[cfe-dev] RFC: abstract serialization

Thu Sep 19 10:45:46 PDT 2019

On Thu, Sep 19, 2019 at 1:29 PM John McCall <rjmccall at apple.com> wrote:
>
> On 19 Sep 2019, at 9:20, Aaron Ballman wrote:
> > On Wed, Sep 18, 2019 at 6:50 PM John McCall via cfe-dev
> > <cfe-dev at lists.llvm.org> wrote:
> >>
> >> Swift’s AST is largely self-contained, but it occasionally needs to
> >> refer to entities from Clang’s AST. Up until now, we’ve only
> >> needed to embed the occasional clang::Decl*, but we’ve recently
> >> found a reason why it’d be useful to embed a clang::Type* That
> >> creates a problem for us, because while we know how to serialize a
> >> reference to an external Clang declaration (or at least a subset of
> >> them), we don’t have a way to serialize a reference to an external
> >> Clang type. Now, obviously we could reproduce the structure of that
> >> Clang type in our serialization and deserialization code, but the
> >> reason we want to use Clang’s AST in the first place is that C
> >> types can have a surprising amount of structure; for example,
> >> function types can have calling conventions, regparm attributes, ARC
> >> parameter conventions, and all sorts of other things that have been
> >> added over the years by various extensions. Including all of that
> >> structure, across the entire AST, would be a significant ongoing
> >> maintenance burden. Therefore, we’d rather find some way to take
> >> advantage of Clang’s own serialization logic.
> >>
> >> At the same time, Clang has a longstanding problem with debugging
> >> dumps.
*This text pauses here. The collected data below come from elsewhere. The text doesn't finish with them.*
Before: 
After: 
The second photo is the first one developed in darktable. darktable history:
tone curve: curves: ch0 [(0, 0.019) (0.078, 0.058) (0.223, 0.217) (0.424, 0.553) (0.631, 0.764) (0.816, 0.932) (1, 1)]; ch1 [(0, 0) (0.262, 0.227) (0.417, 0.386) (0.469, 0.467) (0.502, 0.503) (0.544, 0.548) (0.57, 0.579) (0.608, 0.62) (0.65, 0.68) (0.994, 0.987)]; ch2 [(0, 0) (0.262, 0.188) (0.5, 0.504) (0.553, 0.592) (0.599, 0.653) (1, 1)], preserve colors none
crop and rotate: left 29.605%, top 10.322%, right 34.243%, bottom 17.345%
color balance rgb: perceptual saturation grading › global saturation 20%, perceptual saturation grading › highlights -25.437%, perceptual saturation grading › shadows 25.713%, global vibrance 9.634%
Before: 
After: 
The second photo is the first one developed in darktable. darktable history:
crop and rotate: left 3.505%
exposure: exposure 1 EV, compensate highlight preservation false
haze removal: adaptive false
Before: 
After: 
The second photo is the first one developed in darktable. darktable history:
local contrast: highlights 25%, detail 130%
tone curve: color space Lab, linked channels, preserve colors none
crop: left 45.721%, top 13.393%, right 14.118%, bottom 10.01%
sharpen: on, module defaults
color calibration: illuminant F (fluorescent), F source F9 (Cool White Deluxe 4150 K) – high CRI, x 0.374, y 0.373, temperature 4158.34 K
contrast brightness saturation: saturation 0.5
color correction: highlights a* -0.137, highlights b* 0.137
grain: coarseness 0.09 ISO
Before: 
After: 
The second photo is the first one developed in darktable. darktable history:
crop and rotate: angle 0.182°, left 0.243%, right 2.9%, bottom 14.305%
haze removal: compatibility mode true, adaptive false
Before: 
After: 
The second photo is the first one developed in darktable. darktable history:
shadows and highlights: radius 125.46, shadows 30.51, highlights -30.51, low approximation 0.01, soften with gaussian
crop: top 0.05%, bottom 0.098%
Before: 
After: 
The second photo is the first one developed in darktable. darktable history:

We have several different debugging-dump formats, and
> >> they’re all pretty much destined to be incomplete because anybody
> >> augmenting the AST has to remember to include the new information in
> >> all the dumping code. Exhaustiveness checking lets us verify that we
> >> haven’t forgotten an entire node class, but it doesn’t tell us
> >> whether we’ve forgotten a field of that class. We only have one
> >> piece of code that has to get that information right, and that’s
> >> the serialization logic.
> >>
> >> I’d like to propose solving both of these problems in one pass by
> >> introducing a new level of abstraction into the serializer and
> >> deserializer. The basic idea is that we’d write the node-specific
> >> serialization and deserialization code as if it were generating and
> >> consuming some simple JSON-like structured format; it would be
> >> templated to make calls against some abstract physical serialization
> >> layer.
> >>
> >> That is, for code today that looks like this:
> >>
> >> void ASTTypeWriter::VisitVariableArrayType(const VariableArrayType
> >> *T) {
> >>   VisitArrayType(T);
> >>   Record.AddSourceLocation(T->getLBracketLoc());
> >>   Record.AddSourceLocation(T->getRBracketLoc());
> >>   Record.AddStmt(T->getSizeExpr());
> >>   Code = TYPE_VARIABLE_ARRAY;
> >> }
> >>
> >> We’d instead write something more like:
> >>
> >> void AbstractTypeWriter<Serializer>::VisitVariableArrayType(const
> >> VariableArrayType *T) {
> >>   VisitArrayType(T);
> >>   S.addSourceLocation(TYPE_VARIABLE_ARRAY_LBRACKET_LOC,
> >> T->getLBRacketLoc());
> >>   S.addSourceLocation(TYPE_VARIABLE_ARRAY_RBRACKET_LOC,
> >> T->getRBRacketLoc());
> >>   S.addStmt(TYPE_VARIABLE_ARRAY_SIZE_EXPR, T->getSizeExpr());
> >>   S.setNodeKind(TYPE_VARIABLE_ARRAY);
> >> }
> >>
> >> And the Serializer type would be expected to implement a dozen or so
> >> of these addFoo methods: bool, int, string, begin/end array,
> >> begin/end substructure, SourceLocation, types, sub-statements,
> >> declaration references, maybe some cases I’m forgetting.
> >>
> >> On the deserialization side, we would promise to make deserialization
> >> calls in the same order that we make serialization calls so that we
> >> can continue to use a flat representation in our main serialization
> >> path.
> >>
> >> The current deserialization code does not actually check for failure
> >> in deserializing components, and I would probably continue that for
> >> now.
> >>
> >> I haven’t thought very carefully about what these attribute
> >> arguments would be. They could be strings, but an enum might allow
> >> clever metaprograms. Maybe some of this could be tblgen’ed.
> >>
> >> Thoughts?
> >
> > I think the idea has a lot of merit and is definitely worth exploring.
> > Thank you for bringing the idea up! The only concern I have is if the
> > plan is to implement AST dumping through this interface, you should be
> > aware that both the default and JSON dumpers have some odd quirks that
> > may make it difficult to get identical output through another
> > interface.
>
> Thank you.  Do people consider the existing dumper output stable?
> I certainly wouldn’t.

Neither format is stable in the usual sense, but when we did the
refactoring for the AST dumping functionality to split it into text
and JSON dumpers, we took special care to only perturb existing tests
if it improved the readability of the output (provided more
information, was contextually in a better location, etc). The
difficulty we ran into was that small changes to the way some nodes
were visited would make some output better while making some output
worse. In those situations, we tried to strive for getting the same
output as the original.

That said, we don't need identical output as a result in every situation.

~Aaron

>
> John.